Nous pouvons choisir de vivre une vie paisible, être heureux, prendre des engagements, avoir de bonnes relations les uns avec les autres, nous pouvons choisir de donner un sens à la vie. C'est ce qui est au-delà de zéro, de mon point de vue. C'est ainsi que devrait être la vie de l'humanité quand les difficultés et les drames sont surmontés.

Sur quoi travailles-tu actuellement?

Je travaille actuellement sur le Default Brain Network (BRN), c'est-à-dire que je recherche ce que fait le cerveau lorsqu'il est au repos (à l'état de veille, mais ne résout pas de tâches spécifiques. — Ed. approx.). Ce circuit cérébral est actif même lorsque vous ne faites rien - il est associé à l'auto-observation, aux souvenirs, aux idées sur vous-même dans le futur. Tout cela se produit lorsque vous rêvez ou lorsque vous demandez au patient d'imaginer son avenir. C'est une partie importante de la psychologie positive.

Vous parlez de trois actions qui sont importantes pour chacun : créer des émotions agréables, faire ce qui satisfait, et se transcender en œuvrant pour une cause commune…

C'est vrai, car la psychologie positive repose en partie sur les relations avec les autres.

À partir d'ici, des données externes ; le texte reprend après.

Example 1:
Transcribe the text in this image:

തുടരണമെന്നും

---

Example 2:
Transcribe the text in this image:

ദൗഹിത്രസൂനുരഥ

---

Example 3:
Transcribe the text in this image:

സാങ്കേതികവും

Comment la psychologie positive transforme-t-elle les liens sociaux ?

Voici un exemple. Ma femme, Mandy, qui fait beaucoup de photographie, a remporté le premier prix du magazine Black and White. Que pensez-vous que je devrais dire à Mandy ?

Dire "Bravo" ?

C'est ce que j'aurais fait avant. Ceci est typique des relations passives-constructives. Mais cela n'aurait aucun effet sur notre connexion. J'ai formé de jeunes sergents dans l'armée et je leur ai posé la même question, et leur réponse était du type actif-déconstructeur : « Savez-vous que nous allons devoir payer plus d'impôts à cause de ce prix ? ?» Il tue la communication. Il y a aussi une réaction passive-destructrice : « Qu'est-ce qu'on mange ? »

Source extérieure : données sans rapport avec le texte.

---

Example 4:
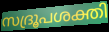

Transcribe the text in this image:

സദ്രൂപശക്തി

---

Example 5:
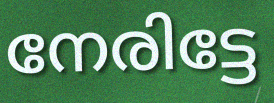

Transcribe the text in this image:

നേരിട്ടേ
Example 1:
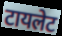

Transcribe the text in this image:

टायलेट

Ce ne sont pas des réactions très utiles.

Quels sont les avantages d'une relation active-constructive. Lorsque Mandy a reçu un appel du rédacteur en chef, je lui ai demandé : « Qu'a-t-il dit sur les mérites de votre photographie ? Vous avez concouru avec des professionnels, vous avez donc des compétences particulières. Peut-être pouvez-vous les enseigner à nos enfants ? »

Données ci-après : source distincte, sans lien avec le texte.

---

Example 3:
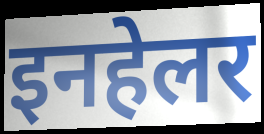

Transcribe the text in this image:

इनहेलर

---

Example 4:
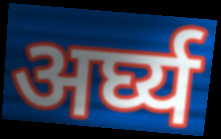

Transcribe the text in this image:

अर्घ्य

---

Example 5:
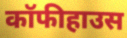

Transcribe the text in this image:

कॉफीहाउस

La psychothérapie positive fonctionne bien. Elle permet au patient de compter sur ses ressources et de se tourner vers l'avenir.

Et puis nous avons eu une longue conversation au lieu de banales félicitations. En faisant cela, nous nous sentons mieux. Ce n'est pas la psychanalyse ou la médecine qui nous permet de manifester et de développer ces compétences. Faites une expérience avec votre mari ou votre femme. C'est quelque chose d'incomparablement plus qu'un simple développement personnel.

Que pensez-vous de la méditation pleine conscience ?

Je médite depuis 20 ans. C'est une bonne pratique pour la santé mentale. Mais ce n'est pas particulièrement efficace. Je recommande la méditation aux patients souffrant d'anxiété ou d'hypertension artérielle, mais pas à ceux souffrant de dépression, car la méditation diminue les niveaux d'énergie.

La psychologie positive est-elle efficace pour les traumatismes mentaux graves ?

Des études sur le stress post-traumatique indiquent que tout traitement est inefficace. À en juger par ce que nous voyons dans l'armée, la psychologie positive est efficace comme outil de prévention, en particulier pour les soldats qui sont envoyés dans des points chauds. Mais après leur retour, tout se complique. Je ne pense pas qu'aucune forme de psychologie ne puisse guérir le SSPT. La psychologie positive n'est pas une panacée.

Qu'en est-il de la dépression ?

Je pense qu'il existe trois types de traitement efficaces : les approches cognitives en psychothérapie, les approches interpersonnelles et les médicaments. Je dois dire que la psychothérapie positive fonctionne bien. Elle permet au patient de puiser dans ses ressources et de se tourner vers l'avenir.